------ The input ------
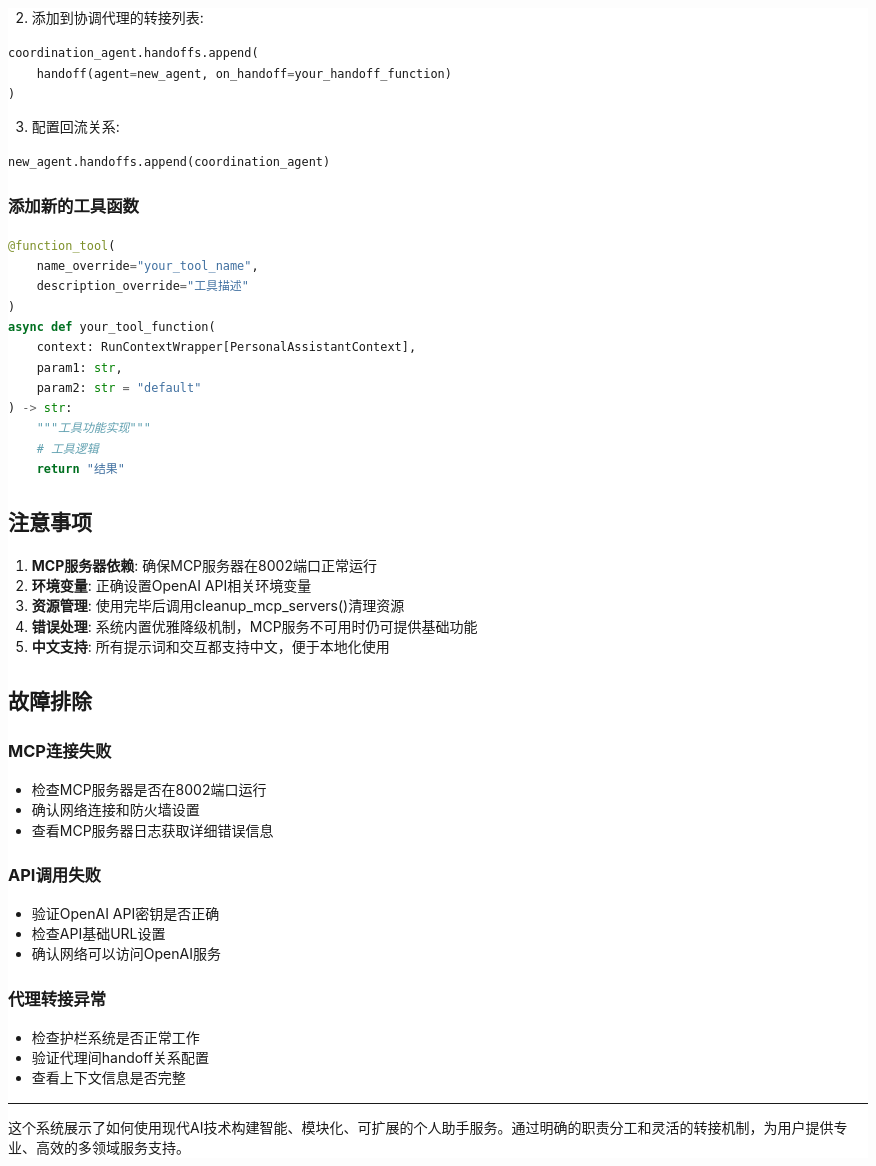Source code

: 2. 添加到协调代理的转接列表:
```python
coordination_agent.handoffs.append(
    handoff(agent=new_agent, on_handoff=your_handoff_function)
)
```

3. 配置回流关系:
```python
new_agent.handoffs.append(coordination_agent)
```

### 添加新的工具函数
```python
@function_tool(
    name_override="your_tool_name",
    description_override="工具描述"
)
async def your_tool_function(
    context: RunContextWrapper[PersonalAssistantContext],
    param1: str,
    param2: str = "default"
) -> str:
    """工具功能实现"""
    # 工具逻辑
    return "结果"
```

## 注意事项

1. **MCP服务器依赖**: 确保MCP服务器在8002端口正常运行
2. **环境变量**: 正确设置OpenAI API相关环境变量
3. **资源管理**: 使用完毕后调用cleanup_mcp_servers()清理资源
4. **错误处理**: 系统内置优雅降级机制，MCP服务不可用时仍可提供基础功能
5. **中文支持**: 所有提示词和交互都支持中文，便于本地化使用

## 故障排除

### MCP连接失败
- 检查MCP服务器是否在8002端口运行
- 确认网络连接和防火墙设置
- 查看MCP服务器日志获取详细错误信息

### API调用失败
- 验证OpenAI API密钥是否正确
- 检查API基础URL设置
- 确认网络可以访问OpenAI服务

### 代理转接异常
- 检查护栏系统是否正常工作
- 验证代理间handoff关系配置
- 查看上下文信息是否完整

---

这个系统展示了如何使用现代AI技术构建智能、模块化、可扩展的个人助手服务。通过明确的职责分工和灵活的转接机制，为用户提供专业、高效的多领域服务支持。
------
------ The input ------
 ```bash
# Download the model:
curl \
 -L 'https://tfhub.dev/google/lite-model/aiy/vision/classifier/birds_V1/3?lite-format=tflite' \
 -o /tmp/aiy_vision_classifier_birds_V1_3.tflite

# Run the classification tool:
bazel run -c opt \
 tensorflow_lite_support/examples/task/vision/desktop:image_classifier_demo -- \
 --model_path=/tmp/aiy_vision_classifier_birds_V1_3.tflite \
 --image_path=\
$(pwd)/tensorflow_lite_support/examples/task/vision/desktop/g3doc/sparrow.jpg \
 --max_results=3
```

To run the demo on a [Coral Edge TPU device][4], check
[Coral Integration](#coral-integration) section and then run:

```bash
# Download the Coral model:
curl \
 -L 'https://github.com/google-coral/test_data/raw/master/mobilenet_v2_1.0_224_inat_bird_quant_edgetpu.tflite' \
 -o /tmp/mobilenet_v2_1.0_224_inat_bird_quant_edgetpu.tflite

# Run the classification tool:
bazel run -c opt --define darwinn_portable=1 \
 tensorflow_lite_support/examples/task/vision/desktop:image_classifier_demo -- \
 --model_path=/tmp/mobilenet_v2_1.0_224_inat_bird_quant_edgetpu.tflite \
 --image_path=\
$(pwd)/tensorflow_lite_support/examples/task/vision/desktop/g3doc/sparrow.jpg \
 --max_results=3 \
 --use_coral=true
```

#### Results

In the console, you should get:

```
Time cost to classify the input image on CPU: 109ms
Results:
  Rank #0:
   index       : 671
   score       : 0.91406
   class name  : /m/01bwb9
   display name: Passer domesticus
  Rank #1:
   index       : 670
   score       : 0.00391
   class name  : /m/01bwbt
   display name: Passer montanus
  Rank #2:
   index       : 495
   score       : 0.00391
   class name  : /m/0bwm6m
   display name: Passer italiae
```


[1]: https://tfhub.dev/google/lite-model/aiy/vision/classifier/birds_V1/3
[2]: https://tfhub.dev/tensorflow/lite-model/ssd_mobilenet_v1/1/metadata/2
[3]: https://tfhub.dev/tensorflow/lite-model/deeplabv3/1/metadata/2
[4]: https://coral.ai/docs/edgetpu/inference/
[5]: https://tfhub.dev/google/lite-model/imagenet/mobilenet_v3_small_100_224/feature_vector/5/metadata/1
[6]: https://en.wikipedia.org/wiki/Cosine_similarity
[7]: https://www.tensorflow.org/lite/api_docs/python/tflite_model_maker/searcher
------
== Instructions for the task ==
Reproduce exactly, and with no other material, the lines between those holding "3. **资源管理**: 使用完毕后调用cleanup_mcp_servers()清理资源" and "这个系统展示了如何使用现代A", inclusive.

== Finished task ==
3. **资源管理**: 使用完毕后调用cleanup_mcp_servers()清理资源
4. **错误处理**: 系统内置优雅降级机制，MCP服务不可用时仍可提供基础功能
5. **中文支持**: 所有提示词和交互都支持中文，便于本地化使用

## 故障排除

### MCP连接失败
- 检查MCP服务器是否在8002端口运行
- 确认网络连接和防火墙设置
- 查看MCP服务器日志获取详细错误信息

### API调用失败
- 验证OpenAI API密钥是否正确
- 检查API基础URL设置
- 确认网络可以访问OpenAI服务

### 代理转接异常
- 检查护栏系统是否正常工作
- 验证代理间handoff关系配置
- 查看上下文信息是否完整

---

这个系统展示了如何使用现代AI技术构建智能、模块化、可扩展的个人助手服务。通过明确的职责分工和灵活的转接机制，为用户提供专业、高效的多领域服务支持。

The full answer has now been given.